A Fighter Takes Center Stage
ROOSEVELT ISLAND, New York--Hillary Clinton's campaign held a grand opening on Roosevelt Island on Saturday. She reiterated that she wants to be a "people's champion," fighting to rebalance an economy that has been tilted toward the "billionaires and corporations." She aligned herself with factory employees and food-service workers "who stand on their feet all day," and said she was running "for the nurses who work the night shift, for the truckers who drive for hours and the farmers who feed us. For the veterans who serve our country. For the small business owners who took a risk." Her candidacy, she said, would be a fight "for everyone who's been knocked down but refused to be knocked out."
The event had all the things we've come to expect in a modern political rally--a stage that allows the candidate to appear to be bathing in the crowds from all camera angles, vast screens showing the spectacle to those without choice seats, campaign videographers grabbing vignettes to deliver over social media, organizers signing up volunteers, and teleprompters rising before the candidate, who stares into trash-can-sized lights that bathe her in just the right kind of glow, even though it's a bright sunny day.
This wasn't the start of Clinton's campaign, despite the confusing declaration that it was the "official launch." It was more like a restaurant that operates for two months before inviting everyone in the neighborhood with a great banner and free mimosas. Or perhaps it was like the distinction between preseason football and the regular season.

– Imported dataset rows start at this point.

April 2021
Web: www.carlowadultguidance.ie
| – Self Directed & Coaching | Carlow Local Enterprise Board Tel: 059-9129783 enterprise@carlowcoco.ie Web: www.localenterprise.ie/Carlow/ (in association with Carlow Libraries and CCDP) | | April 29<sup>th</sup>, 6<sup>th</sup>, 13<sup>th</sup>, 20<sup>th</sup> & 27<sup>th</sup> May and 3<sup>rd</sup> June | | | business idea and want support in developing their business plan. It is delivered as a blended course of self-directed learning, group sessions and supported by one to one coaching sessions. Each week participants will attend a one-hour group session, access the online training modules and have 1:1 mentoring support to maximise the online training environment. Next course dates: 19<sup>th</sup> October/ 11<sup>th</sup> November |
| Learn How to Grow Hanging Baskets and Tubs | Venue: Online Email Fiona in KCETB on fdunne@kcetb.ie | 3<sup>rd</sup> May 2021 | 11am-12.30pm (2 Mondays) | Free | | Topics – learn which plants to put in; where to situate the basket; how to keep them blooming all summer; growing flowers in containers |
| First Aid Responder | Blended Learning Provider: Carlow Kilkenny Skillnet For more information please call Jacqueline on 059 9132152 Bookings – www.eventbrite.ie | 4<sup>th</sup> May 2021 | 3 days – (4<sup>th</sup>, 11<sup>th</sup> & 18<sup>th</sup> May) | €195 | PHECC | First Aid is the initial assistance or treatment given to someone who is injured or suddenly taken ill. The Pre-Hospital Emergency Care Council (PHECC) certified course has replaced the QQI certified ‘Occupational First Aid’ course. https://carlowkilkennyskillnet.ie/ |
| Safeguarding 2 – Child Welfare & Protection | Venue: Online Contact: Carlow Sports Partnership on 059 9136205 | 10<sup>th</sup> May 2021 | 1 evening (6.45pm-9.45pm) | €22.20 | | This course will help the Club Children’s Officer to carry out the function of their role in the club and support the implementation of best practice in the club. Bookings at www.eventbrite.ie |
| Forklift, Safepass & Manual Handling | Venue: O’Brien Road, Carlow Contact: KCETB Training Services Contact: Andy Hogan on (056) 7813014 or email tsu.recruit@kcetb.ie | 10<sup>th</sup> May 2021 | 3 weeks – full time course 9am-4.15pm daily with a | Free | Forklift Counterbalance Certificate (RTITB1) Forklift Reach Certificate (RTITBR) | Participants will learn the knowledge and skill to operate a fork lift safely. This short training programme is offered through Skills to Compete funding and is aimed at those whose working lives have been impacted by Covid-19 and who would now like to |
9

Or, more appropriate for its New York setting, the event was the Broadway opening of a show that's been off-Broadway.
I wasn't the only one rooting around for a metaphor. "It's a hard launch," said Claire Lipschultz, who attended the rally. "We had the social media launch, which connected with those that are attached to social media, we know she visited small tables of people in Iowa and Vermont, but this is really the announcement to America."
The event was as choreographed as the ones that have defined the soft launch over the past two months. But campaign aides promise that once Clinton is in this new phase, she will be more accessible to the press, doing regular interviews, and making her policy case. Instead of the slow pace we've seen so far, where Clinton and her team were often on defense, they will now go into a higher gear. There will be policy speeches, events where she mixes it up more with the press and voters, and a greater attempt to try to drive the conversation.
A campaign adviser says that the reason for the two stages was to give Clinton a chance to knock the rust off and find her comfort level. She does not groove on the fussy sweat and jostle of the campaign trail like some politicians. Also, they point out, because she is treated like royalty, the campaign had to start slow, or it would reinforce the image that she is running as royalty and not as a politician.
With such a stunning background, the speech sounded at times like the State of the Union, with long passages devoted to listing policy goals (expansion of broadband!). Not that there's anything wrong with that. It's just that if you're going to haul out the echo of Eleanor and Franklin and present such a tableau, it does tickle expectations for a more musical speech. We'd been told Clinton was going to tell her mother's story, but she didn't do it as well as she did in a speech in front of camp counselors in March. This matters because these speeches are an effort to show voters where she comes from, what keeps her going, and why they know her drive is felt in her bones, not simply asserted.
There were occasions when the recitation of policy objectives flirted with becoming background music to the whistle of the wind in the small-leaf Linden trees and the dive-bombing dragonflies. But the State of the Union approach may be a feature and not a bug. An event like this is not about the audience. It isn't an argument of the kind Bill Clinton used to make. It is a buffalo that is cut up and passed around in social media. So anyone who cares about the environment will see her committed to that in a gorgeous setting. So too, those who are moved most by promises to provide paid family leave. In the age of precise narrowcasting, Clinton offered something that can be shipped to people of all interests. Plus, for a candidate who clearly loves policy and is running at a time when people are wary of high rhetoric, it probably doesn't hurt to be defined as obsessed with policy.
The best rhetorical flourishes came near the end of her remarks. "I've spent my life fighting for America--I'm not stopping now," she said. "I've been called a lot of things, by many people, but quitter is not one of them." In 2008, when Clinton dropped out of the race, she said that the 18 million votes she received were "18 million cracks" in the most durable glass ceiling. On Saturday, wearing a pantsuit as blue as the sky above, she said she was running "with absolutely no ceilings." It was one of several nods to her gender. "I may not be the youngest candidate in this race, but I will be the youngest woman president in the history of the United States," she said, in one of the speech's best lines.
At the end of her remarks, Clinton vowed to deliver an "America where a father can tell his daughter: Yes, you can be anything you want to be--even president of the United States." It was a sentiment I had heard before as I talked to supporters walking into the venue. George Blau brought his 3-year-old daughter with him. "I have two older daughters and this young lady here," he said, "and I want to show her, if she's determined, she can do anything. That's what Hillary Clinton means for her."